Passage for review ▸
***
For some, it may seem like a dream come true. For others, it may feel like an April Fools’ Day joke come early, but make no mistake about it: The beer-launching fridge has arrived.
John Cornwell, who graduated last year from Duke University with a degree in electrical and computer engineering, is the mastermind behind the innovation that’s sure to bring joy to couch potatoes around the world.
“Have you ever gotten up off the couch to get a beer for the umpteenth time and thought, ‘What if instead of me going to get the beer, the beer came to me?'” Cornwell explained on his Web site. “Well, that was how I first conceived of the beer-launching fridge. About 3 months and several hundred dollars later, I have a fully automated, remote-controlled, catapulting, man-pit approved, beer-launching mini-fridge.”
A Case at a Time
Cornwell’s device is a modified dorm-style fridge with the launching mechanics added on. An elevator brings cans up from inside the fridge to the catapult device on top. The magazine holds 10 beer cans at a time, with 14 more in reserve.
***
Record extracts ▸
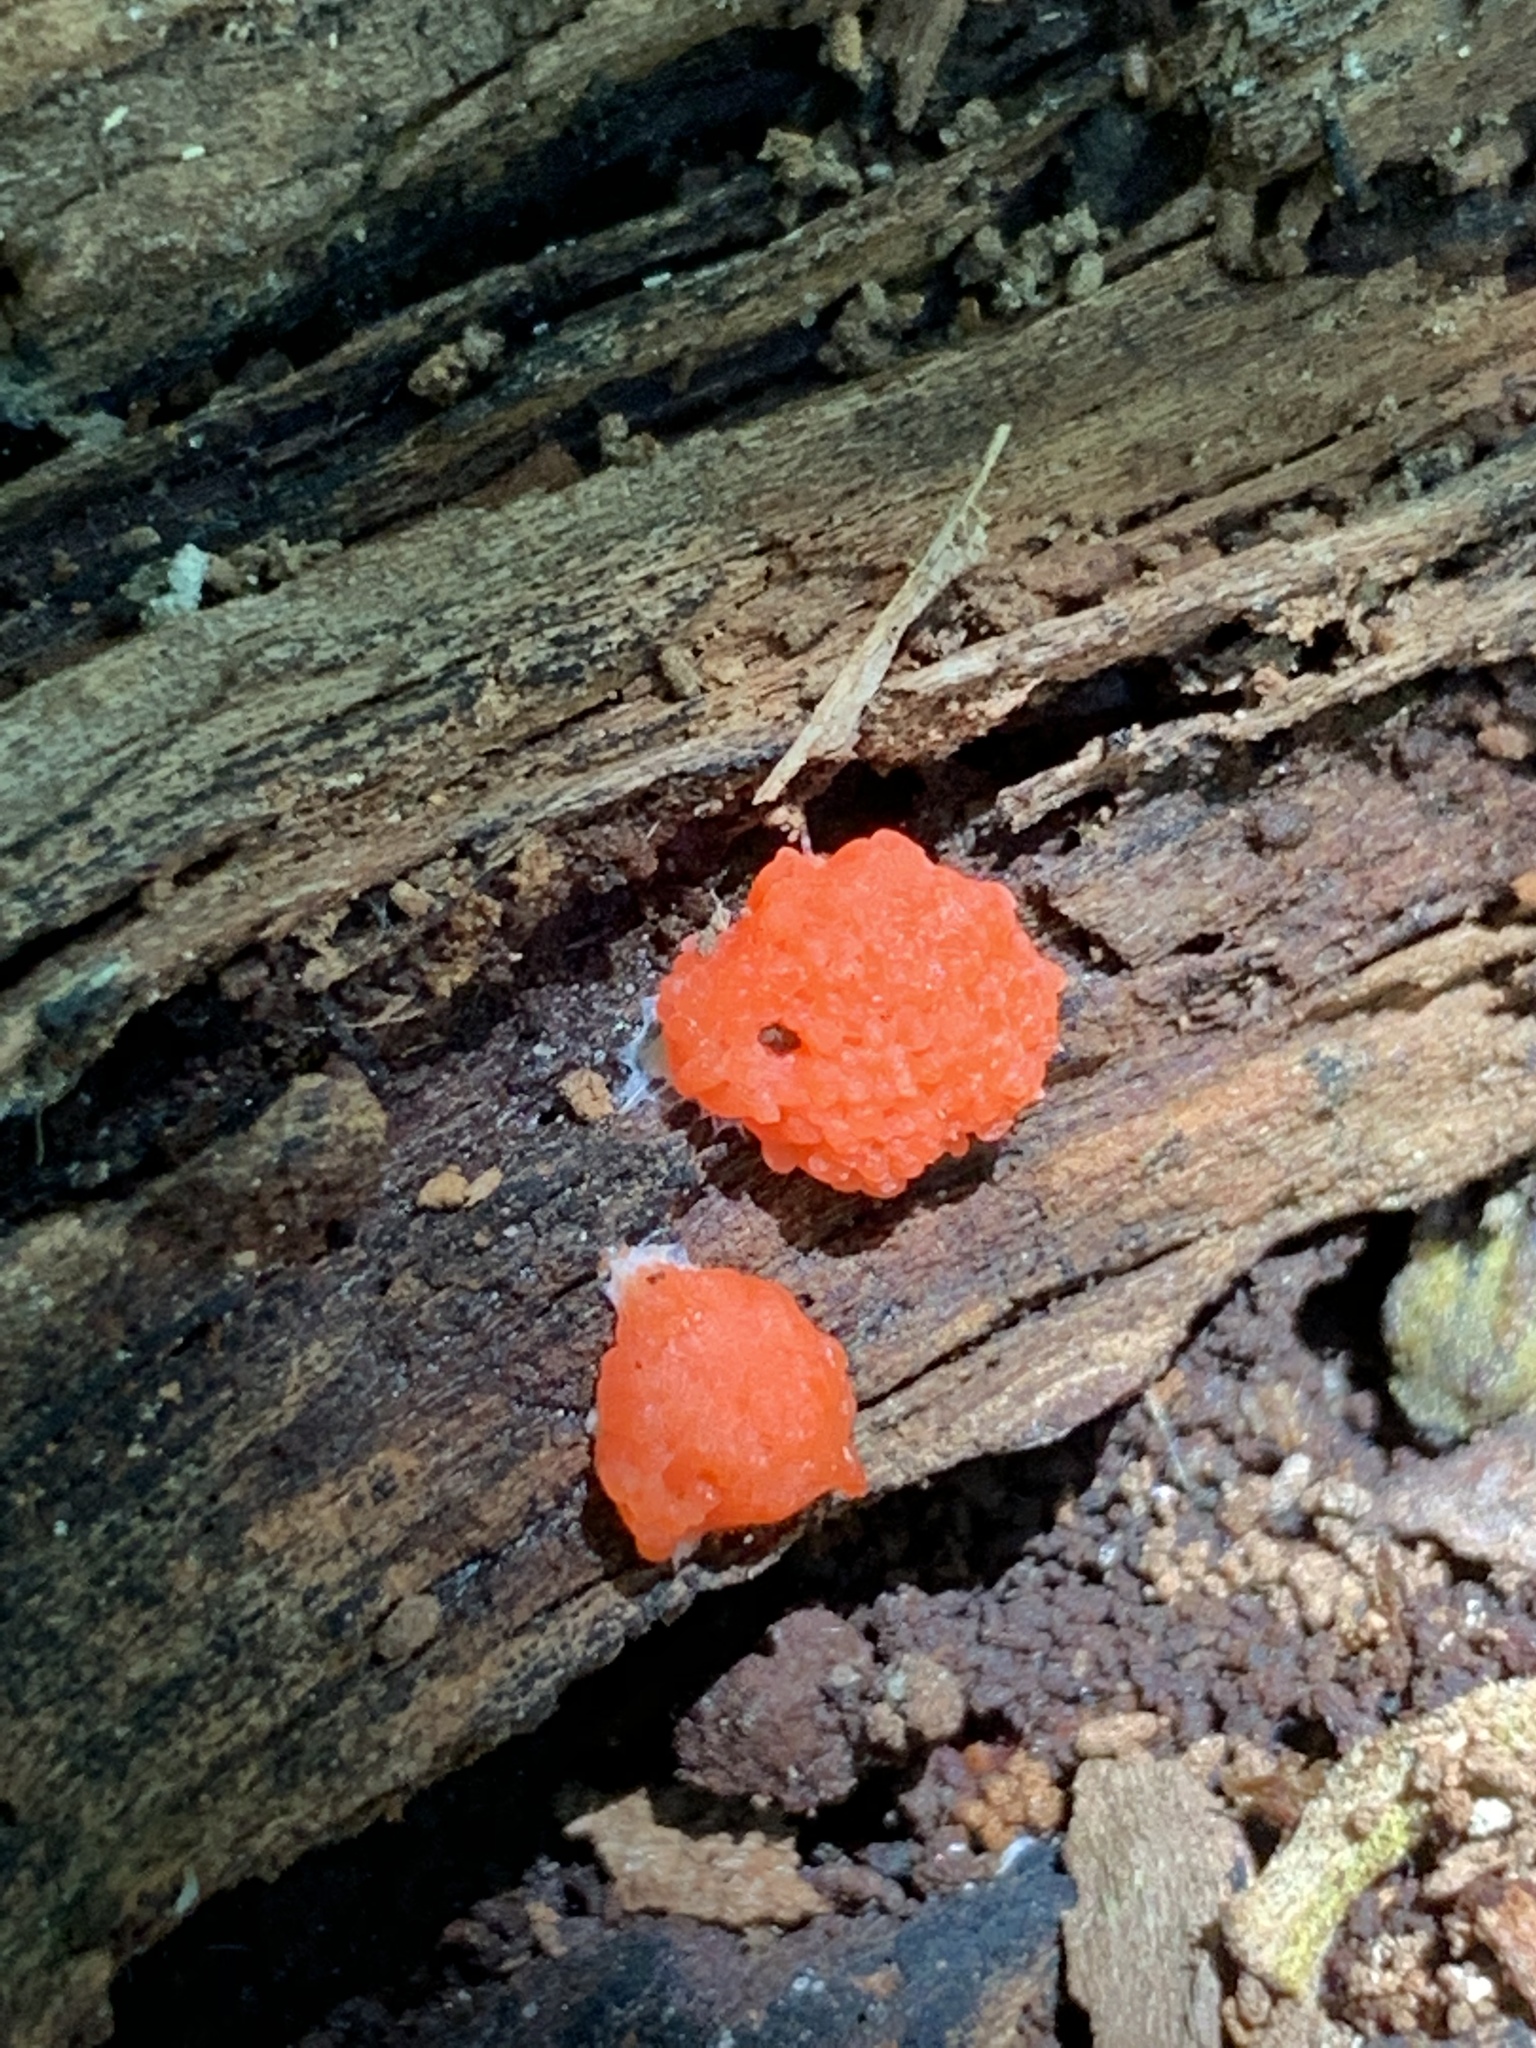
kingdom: Protozoa
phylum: Mycetozoa
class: Myxomycetes
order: Cribrariales
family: Tubiferaceae
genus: Tubifera
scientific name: Tubifera ferruginosa
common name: Red raspberry slime mold
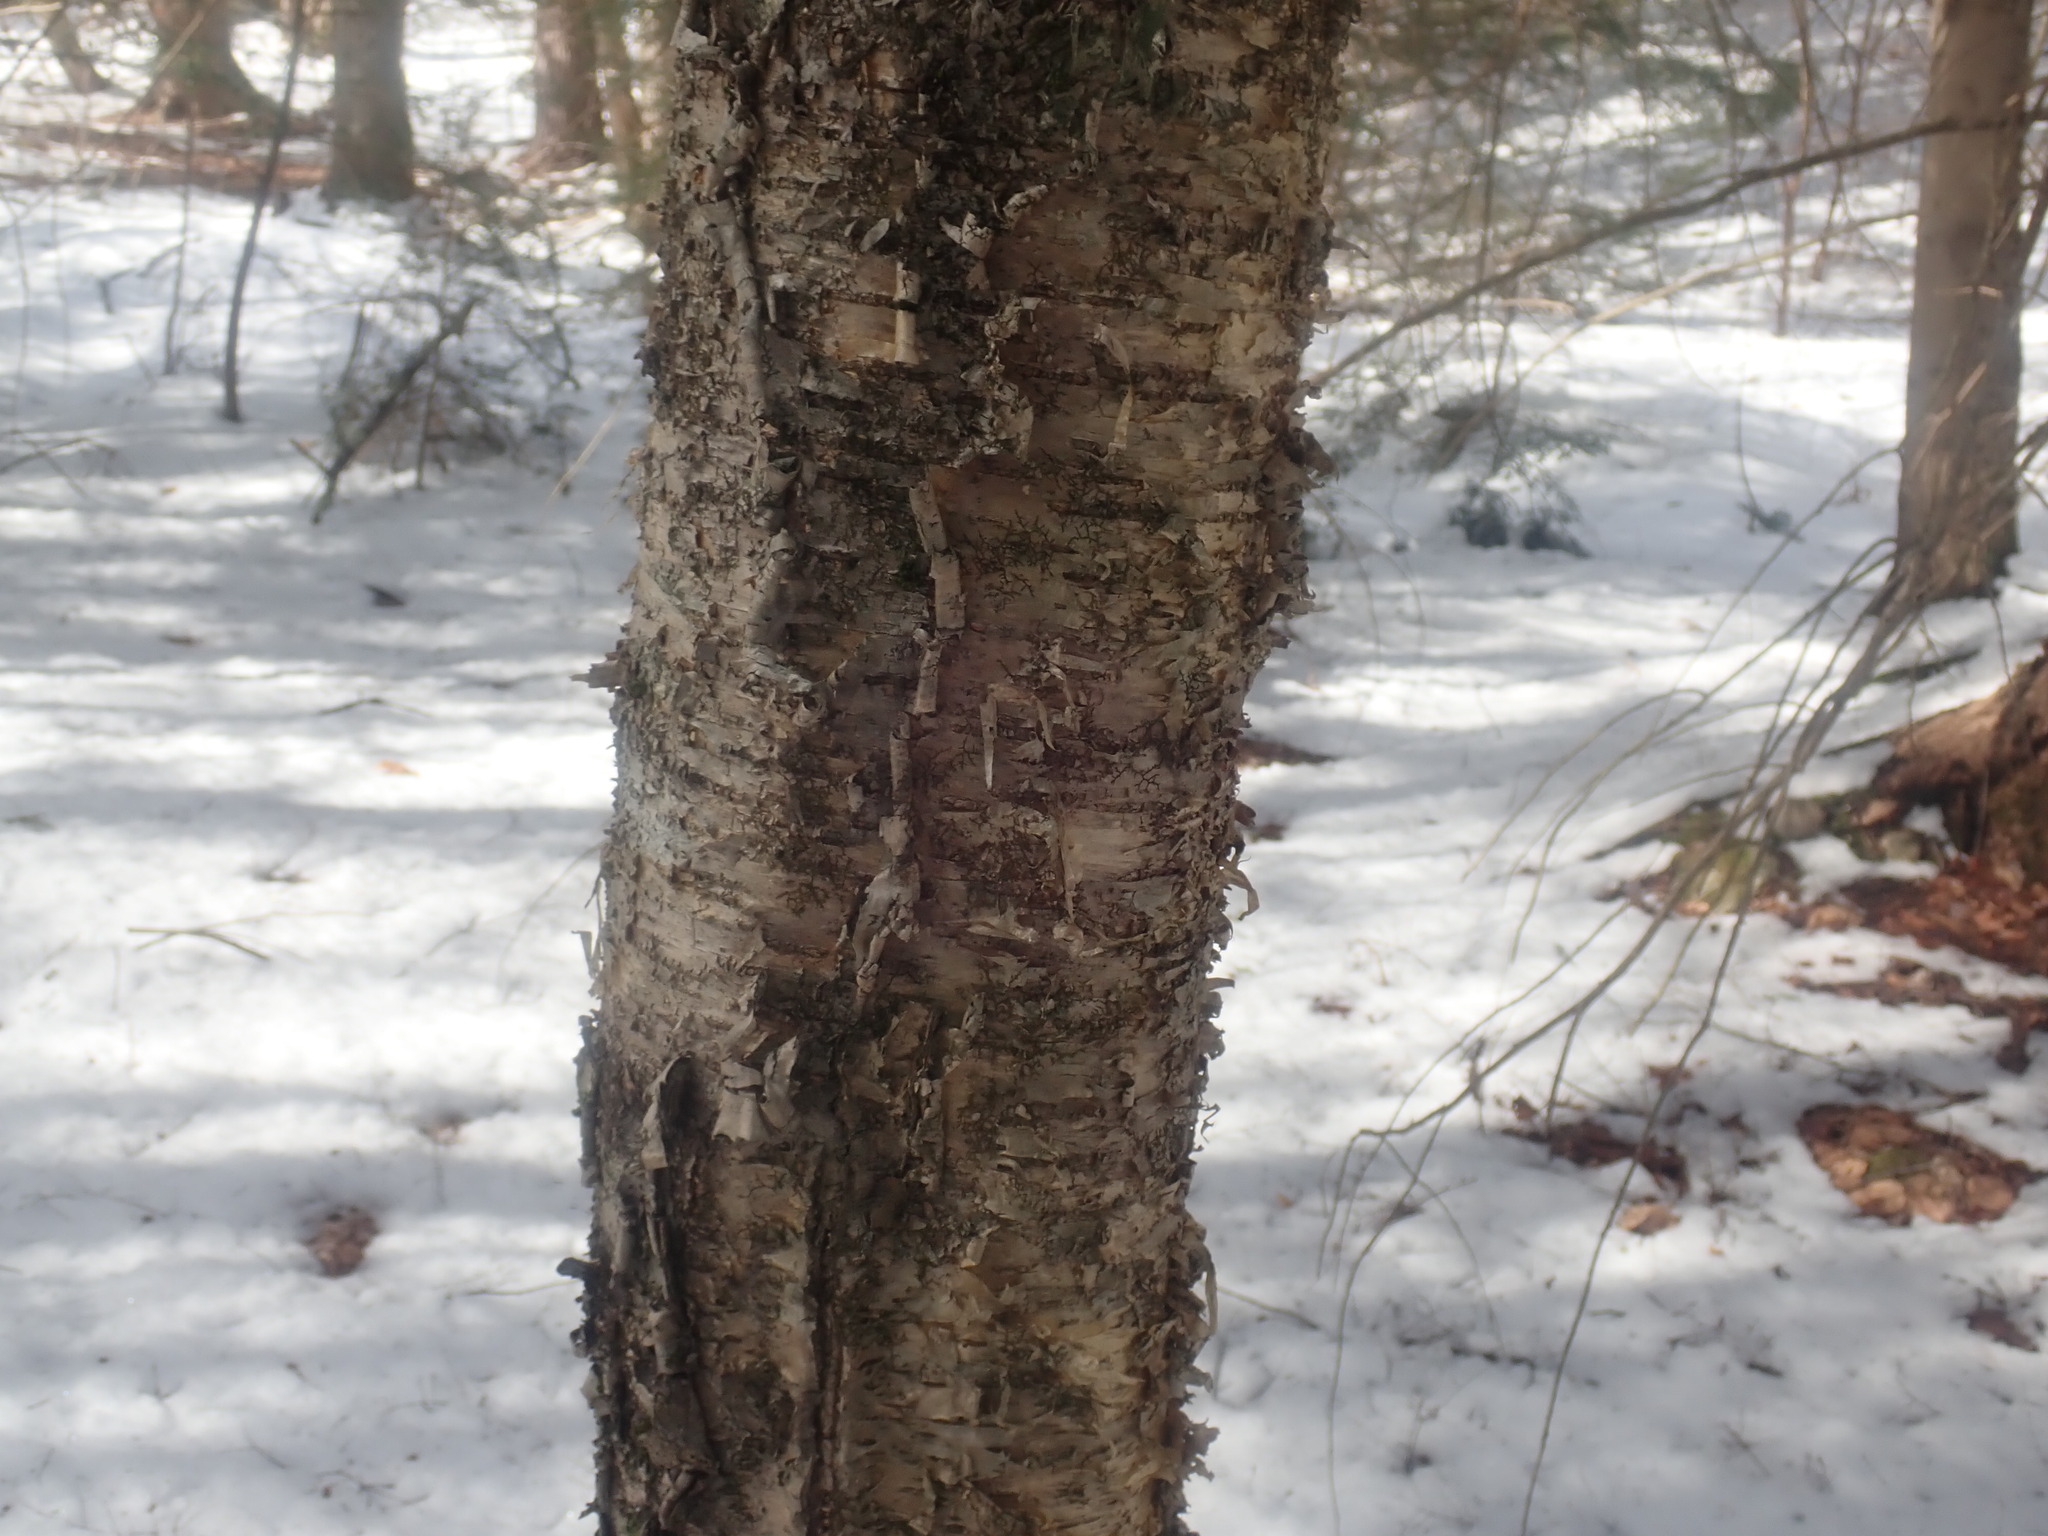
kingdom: Plantae
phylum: Tracheophyta
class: Magnoliopsida
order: Fagales
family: Betulaceae
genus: Betula
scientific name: Betula alleghaniensis
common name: Yellow birch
***
Rewrite the article on the beer-launching fridge, starting with "John Cornwell, who" and going on through "around the world.", swapping "couch potatoes" for "sports fans".

John Cornwell, who graduated last year from Duke University with a degree in electrical and computer engineering, is the mastermind behind the innovation that’s sure to bring joy to sports fans around the world.